Apesar de termos conversado ocasionalmente por telefone durante a minha estadia, voltei a descrever brevemente o programa, que enfatizava a TCD, ou terapia comportamental dialética. A TCD, expliquei, concentrava-se na importância dos comportamentos em oposição aos sentimentos ou emoções, transitórios.

– Muito bem. – O Oscar acenou com a cabeça. – E a comida era mesmo tão boa como dizias? – insistiu.

– Era – confirmei. – Em alguns fins de semana, se o tempo estivesse bom, até fazíamos churrascos.

– Parece-me muito White Lotus com terapia.

– Não era nada mau – concordei. – Tive a oportunidade de explorar alguns aspetos da minha vida que passei muito tempo a tentar ignorar.

– Referes-te à tua infância de menino rico e aos pais excêntricos que te deram cabo da cabeça? – disse o Oscar na brincadeira.

– Algo do género.

O Oscar juntou as mãos à sua frente na mesa de piquenique e olhou-me com atenção, de novo sério.

– Tens de me prometer que me ligas se sentires a escuridão aproximar-se outra vez, Tate. – Desviou o olhar por um momento antes de me olhar solenemente nos olhos. – Receei por ti.

Comovido com as suas palavras, assenti com a cabeça, ambos silenciosos com a memória daqueles dias angustiantes. Mas a expressão do Oscar voltou a tornar-se maliciosa. Inclinou-se, com os olhos a brilhar de curiosidade.

– Eles alguma vez te ajudaram a descodificar aquelas pequenas bombas que a tua irmã deixou cair antes de morrer?

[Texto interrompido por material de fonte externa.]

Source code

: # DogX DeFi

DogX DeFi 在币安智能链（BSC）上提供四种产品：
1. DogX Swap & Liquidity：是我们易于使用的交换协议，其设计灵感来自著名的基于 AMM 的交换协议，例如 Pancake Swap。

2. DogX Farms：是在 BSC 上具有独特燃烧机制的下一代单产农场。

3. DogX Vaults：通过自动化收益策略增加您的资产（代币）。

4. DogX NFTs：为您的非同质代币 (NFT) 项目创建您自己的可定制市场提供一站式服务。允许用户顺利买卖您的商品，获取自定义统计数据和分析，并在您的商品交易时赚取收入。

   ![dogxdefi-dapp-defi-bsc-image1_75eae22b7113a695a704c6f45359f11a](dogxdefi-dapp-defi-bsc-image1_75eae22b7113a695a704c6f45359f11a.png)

Lembrando-me do que a Sylvia me tinha dito, encolhi os ombros outra vez.

– A teoria deles era que a minha irmã estaria a sofrer anomalias neurológicas porque os órgãos estavam a falhar.

– Mas tu acreditaste nela... – insistiu o Oscar.

Hesitei, escolhendo cuidadosamente as minhas palavras.

– A Sylvia nunca me mentiu, o que significa que ela acreditava em tudo o que me disse. Mas falemos sobre esse assunto quando tivermos mais tempo. Afinal – disse eu, abrindo o meu bloco de apontamentos –, temos uma casa para projetar.